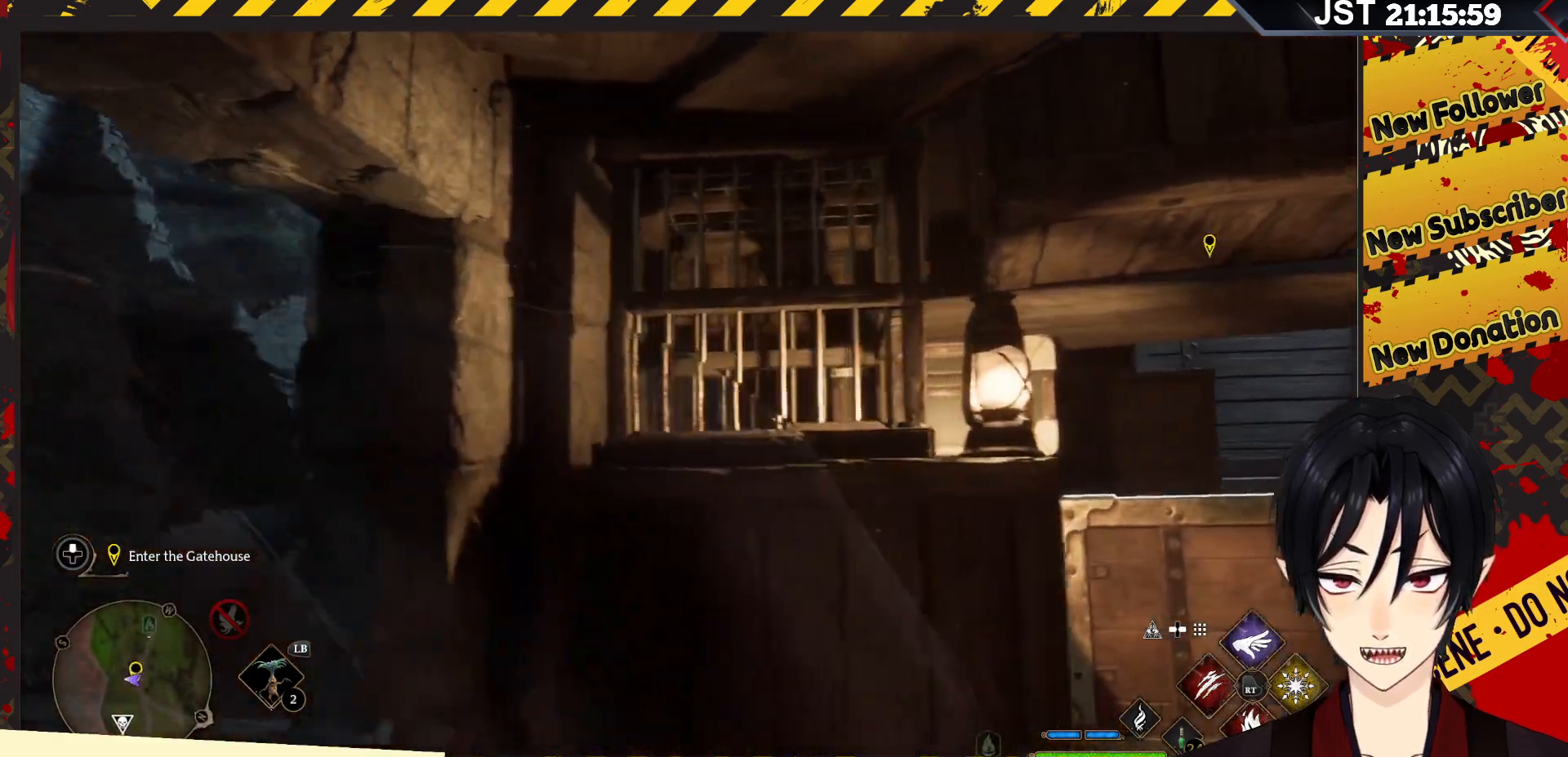
{"buttons": [], "left_stick": "up-left", "right_stick": "center", "events": []}
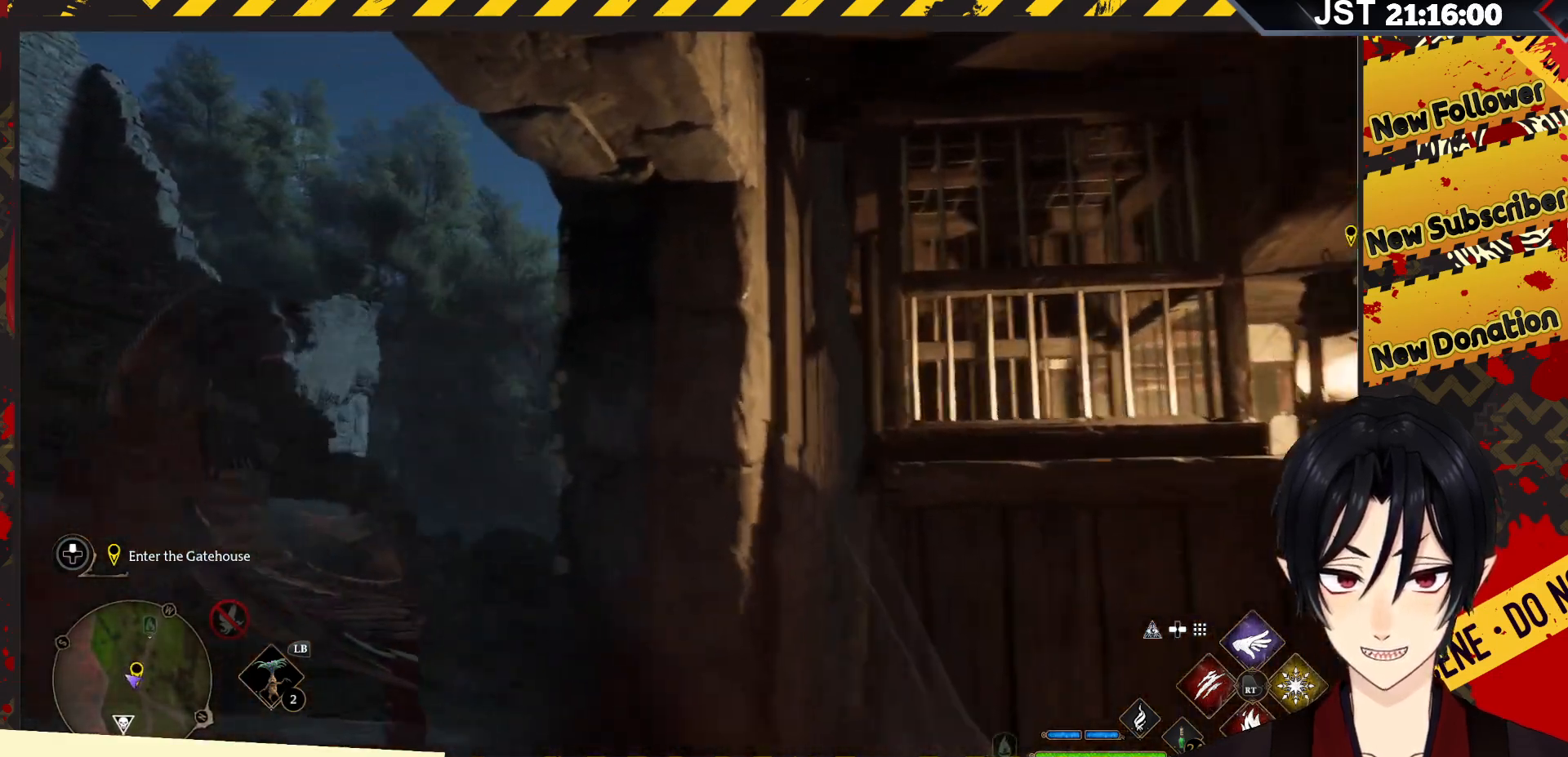
{"buttons": [], "left_stick": "up-left", "right_stick": "center", "events": []}
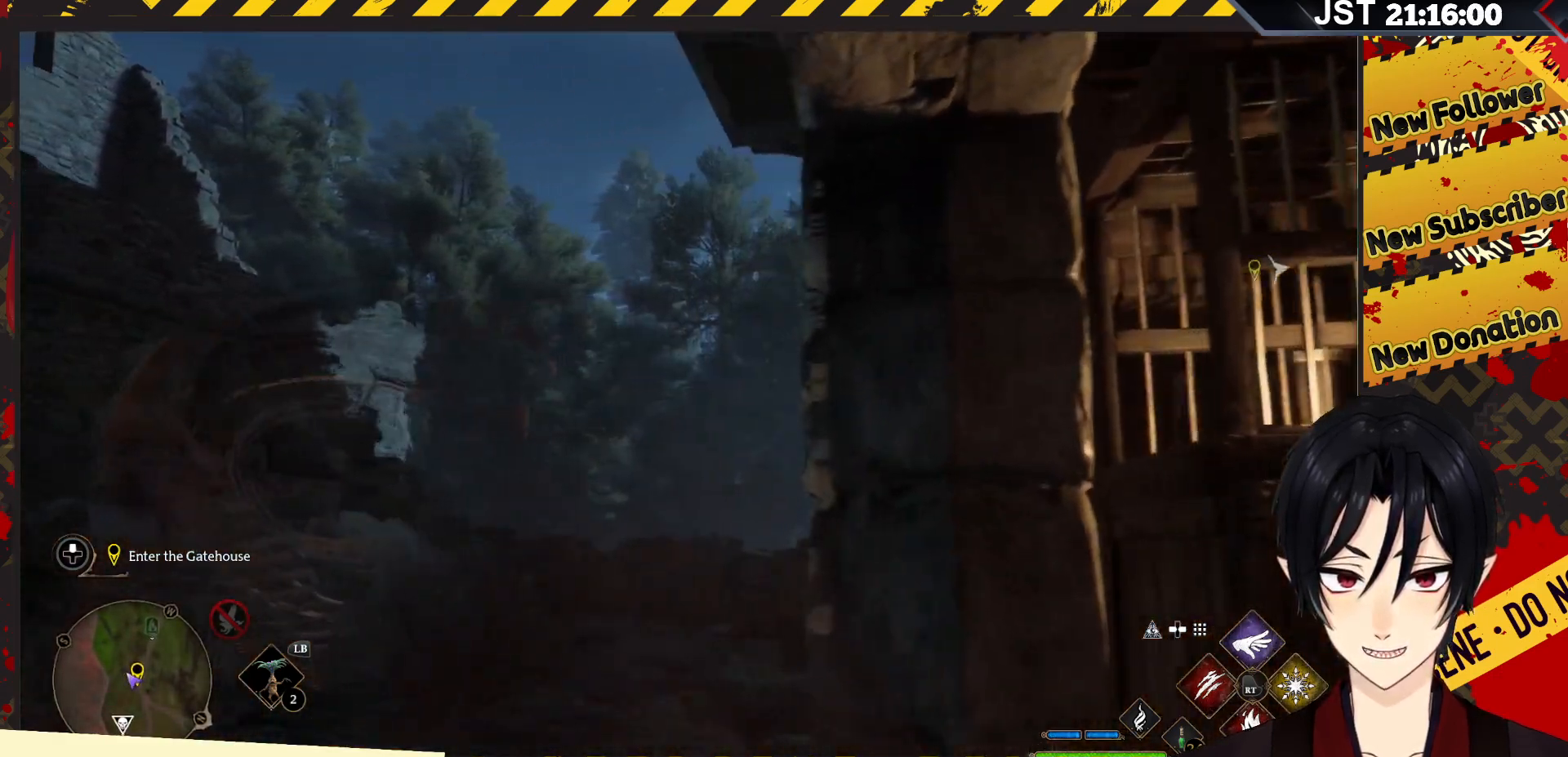
{"buttons": [], "left_stick": "up-left", "right_stick": "right", "events": [[67, "right_stick", "right"]]}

::::::::::

PROBLEM REQUIREMENTS
Down to the last line, print the material exactly, but not its pictures.

RESULT OF THE TASK
{"buttons": [], "left_stick": "up-left", "right_stick": "center", "events": []}
{"buttons": [], "left_stick": "up-left", "right_stick": "center", "events": []}
{"buttons": [], "left_stick": "up-left", "right_stick": "right", "events": [[67, "right_stick", "right"]]}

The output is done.